9. Fresh cut wood, burning in your fireplace.  The smell when I am outside at night walking my dogs is
    so wonderful.
10. Any Christmas scented candles and soaps.  Williams & Sonoma has a lovely Winter Forest.  To die
     for.  Anything Balsam & Ceder smelling.
11.Correspondence, mail, real Christmas cards in my mailbox. Not an email but a real card. Love it.
12. Santa, what he stands for, himself.  I adore him.  He is St Nicholas and he brings me comfort and
     joy, although I can't look at an authentic santa without tearing up.  Always, since I was young.
     Love him so much.  In my house, we believe, I shall always believe.  A friend asked me the other day
    what age did I tell me kids.  I said "tell them what?"  I have never ever said anything to my sons.  My
    sons are 21 and soon to be 16.  I told them I believe, you choose.  That was all I said.  Done.  We've
    never spoken on the subject again.
13. A real tree.
14. Entertaining, my yearly Christmas Party where we sing for hours our favorite carols.  And being
     around my family and best friends along with good food and song.
15. Matt's playing.  He plays the piano everyday.  I love when he plays Christmas music.  It fills our
     home with peace.
16. Praying.  Everyday, as much as possible.

Wednesday, December 14, 2011

How Sweet The Sound. . .

My son Matt is in the chorus at his prep school.  The other night we had the Christmas concert to go to.  It had been a long day for me and had a lot of complications throughout the day.  By five oclock in the evening when it was time to drop off my son for practice before the event later that evening, I was exhausted.  Needless to say when I returned home, trying to speed down a dark congested highway that I am deathly afraid of, I was ready for bed.  As soon as my husband arrived we got in the car and raced back to the school.
All I can say is that I am so very thankful that I went.  It was an incredible night.  The orchestra was incredible.  Even Radio City Music Hall and all of it's glory could not have dimmed the light these young musicians and singers brought into that chapel.  My son, being one of them.  I was so proud.  Here are a few pics of the night.
The chapel was adorned with poinsettias donated from the mom's in remembrance of a loved one.  One of the red ones is for my dad.  It was so beautiful.
These are the boys from Holy Ghost Prep.
My Matthew is behind the Microphone on the top row.
 This is the beautiful chapel, the home of the spiritan priests.








My son's photos were all behind the microphone, but I could hear his voice in my heart.

Sunday, December 11, 2011

Repeat the Sounding Joy . . .


So My Christmas Extravaganza was a success!  I have always been obsessed with Christmas specials growing up.  I would watch Bing Crosby's, Bob Hopes, Barbra Mandrell and the Mandrell sisters, and the list goes on.  In my mind, (I know your thinking she's crazy) I have always imagined having one.  I know how I would start it off too, outside in the snow.  My son is about to graduate from college as a film editor and cameraman, and someday, when he's in a good mood and needs money I'm going to get him to film one for me I know it.  But until then, my yearly Christmas Caroling Extravaganza is the closest thing.  Here's a peek!

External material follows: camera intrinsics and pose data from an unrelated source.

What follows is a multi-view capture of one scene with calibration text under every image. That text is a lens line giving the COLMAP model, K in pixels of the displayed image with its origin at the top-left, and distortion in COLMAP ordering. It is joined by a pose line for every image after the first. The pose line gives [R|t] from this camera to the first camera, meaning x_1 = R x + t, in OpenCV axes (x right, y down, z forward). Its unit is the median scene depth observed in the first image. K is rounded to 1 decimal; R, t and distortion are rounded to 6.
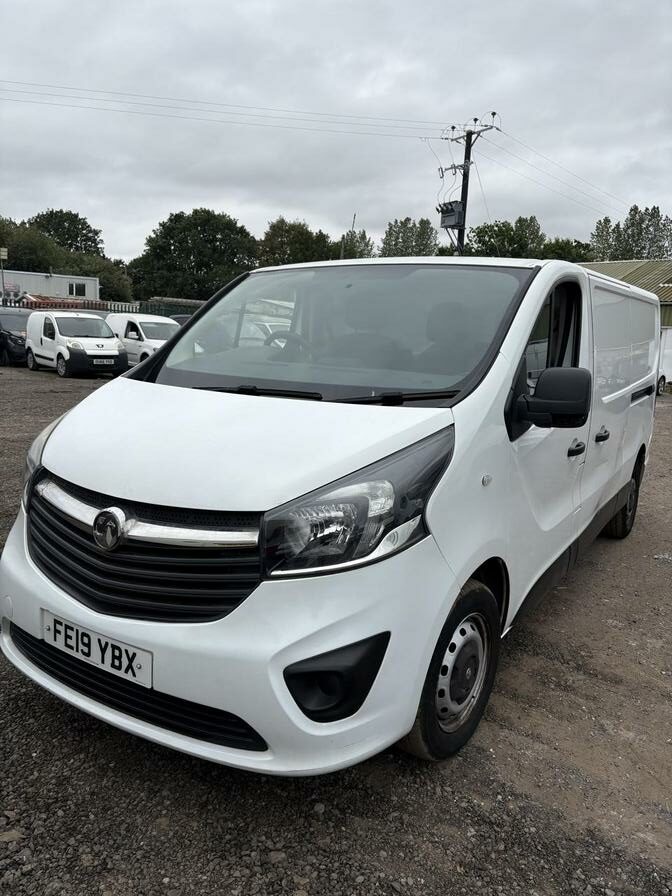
lens RADIAL K [[722.0, 0, 336.0], [0, 722.0, 448.0], [0, 0, 1]] dist [0.011695, 0.004172]
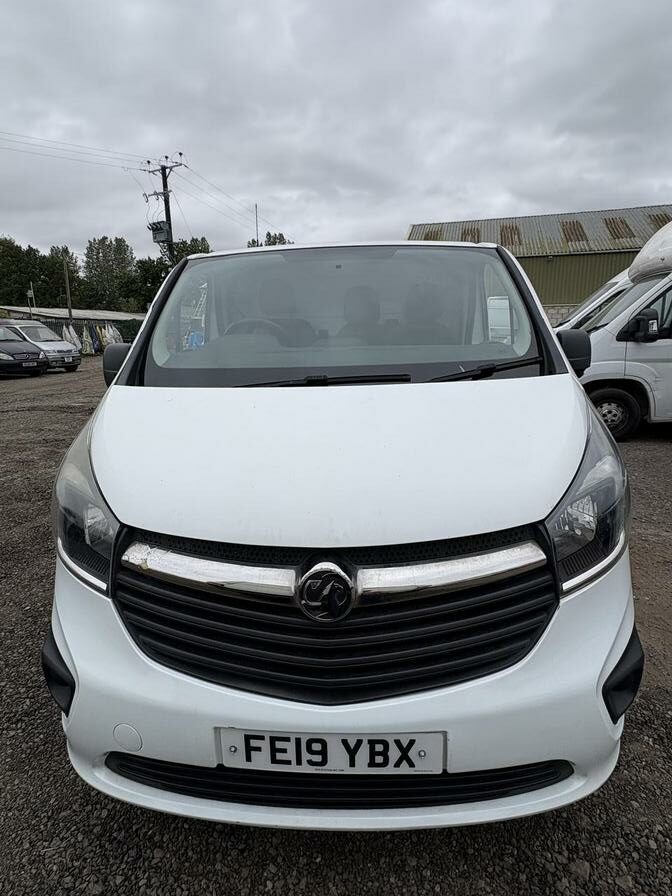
lens RADIAL K [[489.7, 0, 336.1], [0, 489.7, 444.0], [0, 0, 1]] dist [-0.002953, 0.000758]
pose [[0.855410, -0.180473, 0.485493, -0.430810], [0.139365, 0.982962, 0.119845, -0.075765], [-0.498850, -0.034856, 0.865987, 0.482975]]
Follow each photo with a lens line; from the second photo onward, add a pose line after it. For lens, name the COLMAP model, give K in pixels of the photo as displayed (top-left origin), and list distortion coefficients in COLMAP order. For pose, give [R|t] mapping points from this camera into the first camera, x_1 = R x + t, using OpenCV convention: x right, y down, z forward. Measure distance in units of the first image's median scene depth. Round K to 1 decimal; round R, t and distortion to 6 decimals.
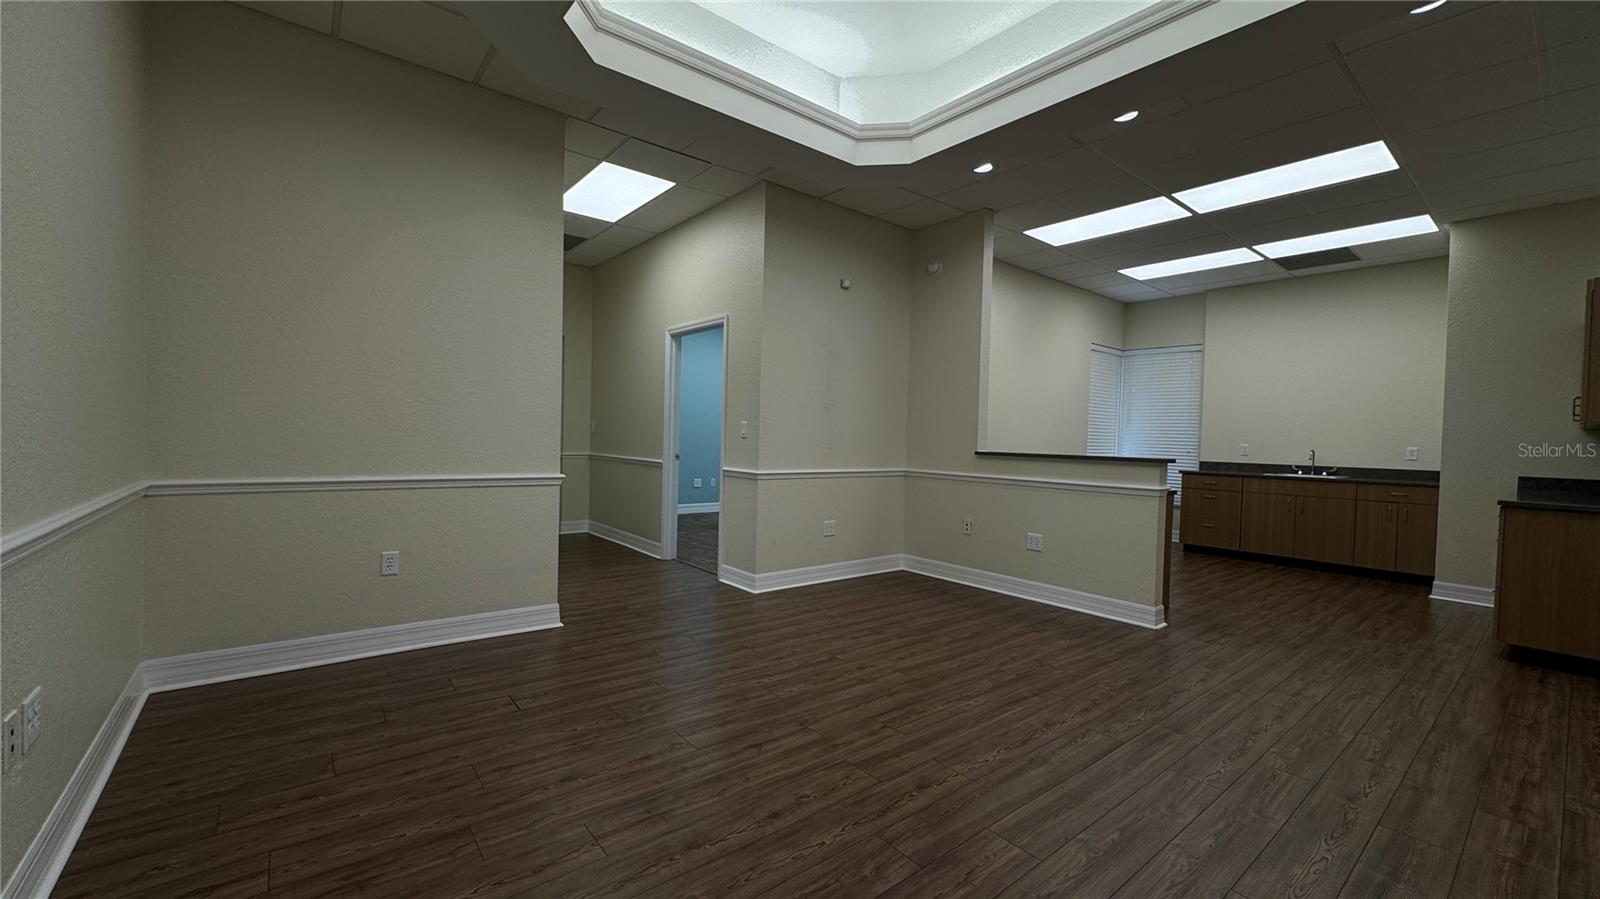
lens RADIAL K [[638.7, 0, 800.0], [0, 638.7, 449.5], [0, 0, 1]] dist [-0.001287, -0.000017]
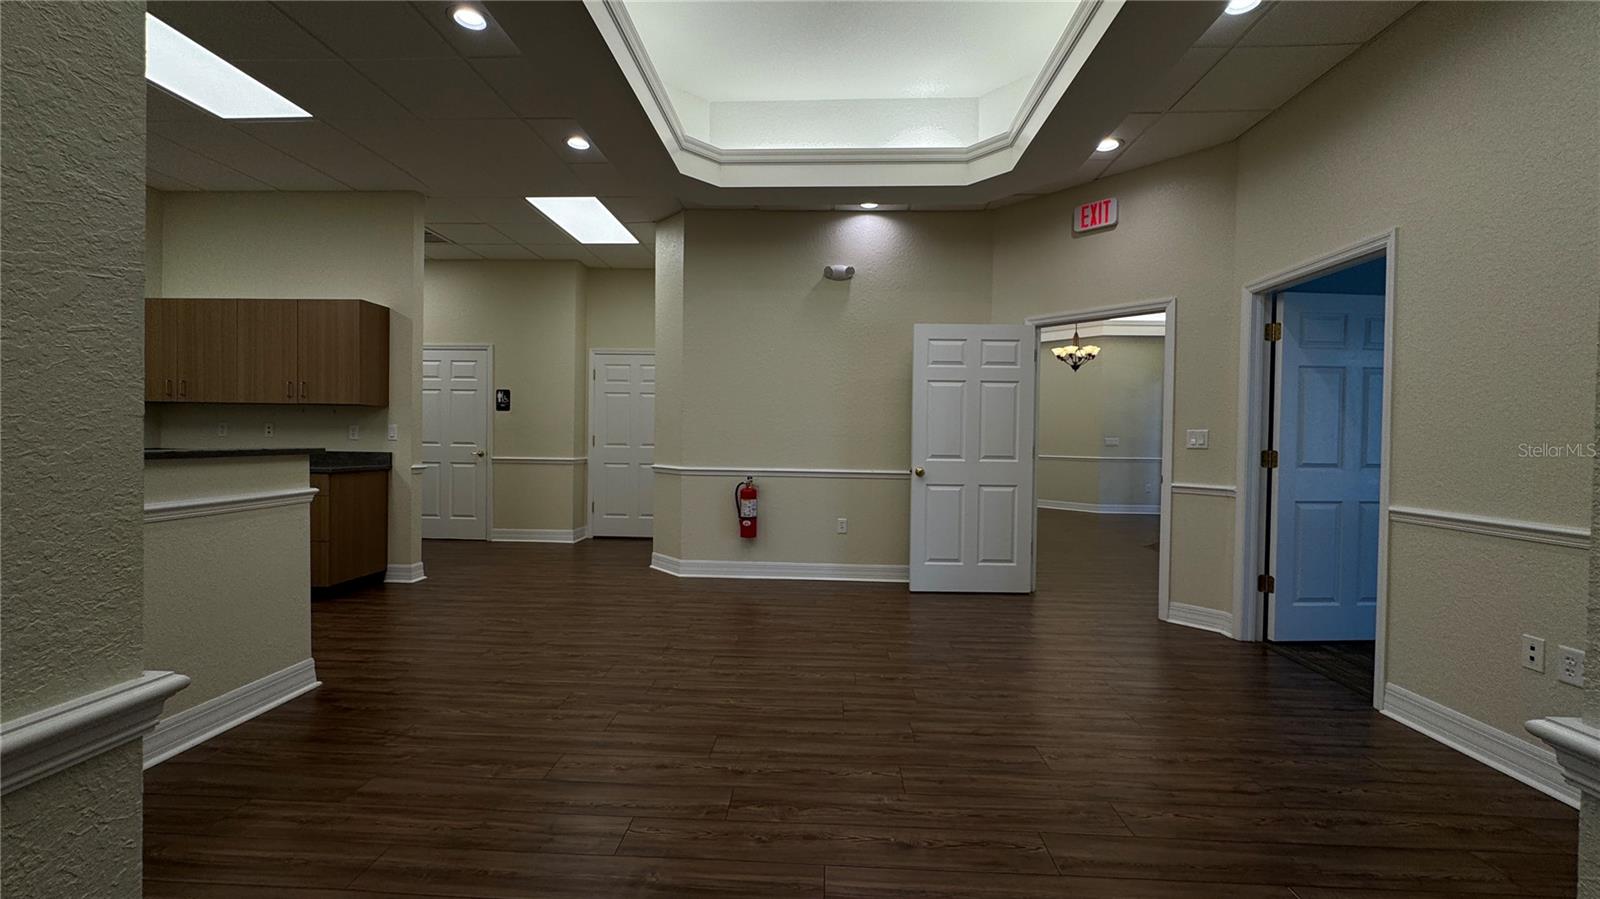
lens RADIAL K [[638.7, 0, 800.0], [0, 638.7, 449.5], [0, 0, 1]] dist [-0.001287, -0.000017]
pose [[-0.747215, -0.049970, 0.662701, -0.327209], [-0.021216, 0.998455, 0.051365, -0.032612], [-0.664244, 0.024321, -0.747120, 1.229628]]
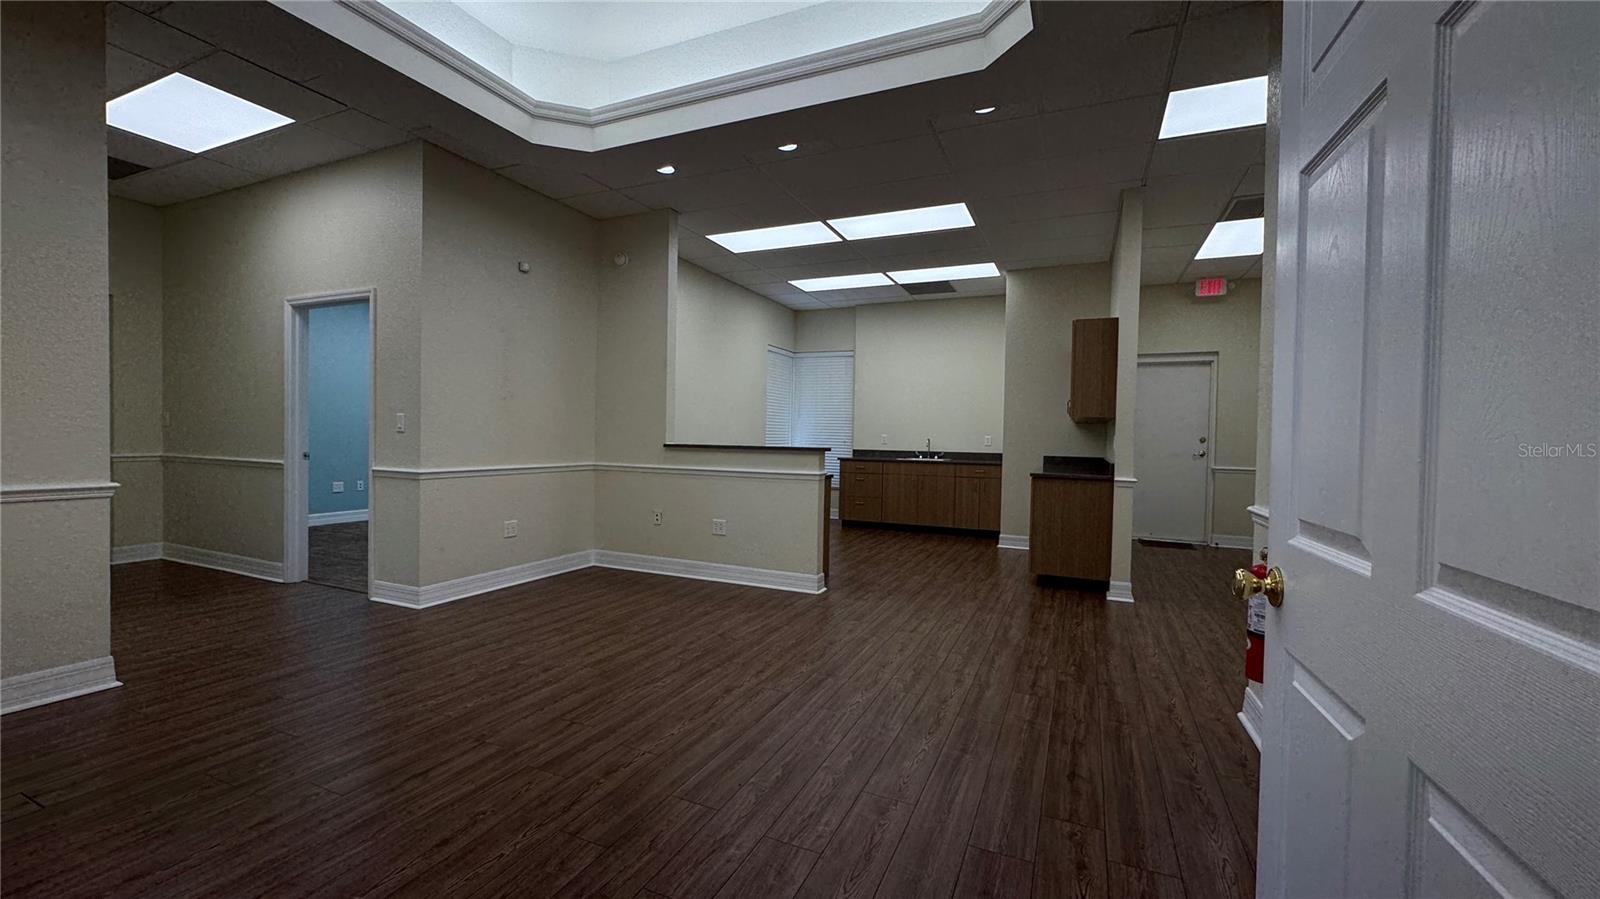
lens RADIAL K [[638.7, 0, 800.0], [0, 638.7, 449.5], [0, 0, 1]] dist [-0.001287, -0.000017]
pose [[0.892622, -0.018846, 0.450411, 0.007595], [0.014050, 0.999803, 0.013990, 0.000925], [-0.450586, -0.006160, 0.892712, -0.025206]]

Repeat the sounding joy, a line I sing often in my head.  If only the moments that warmed are hearts could stay forever repeating over and over to remind us of when we are at our happiest.  This is how I feel when I'm with the people I love.  Let these images stay forever in my mind and heart. 
"Repeat the sounding joy, repeat the sounding joy, repeat repeat the soun- ding joy."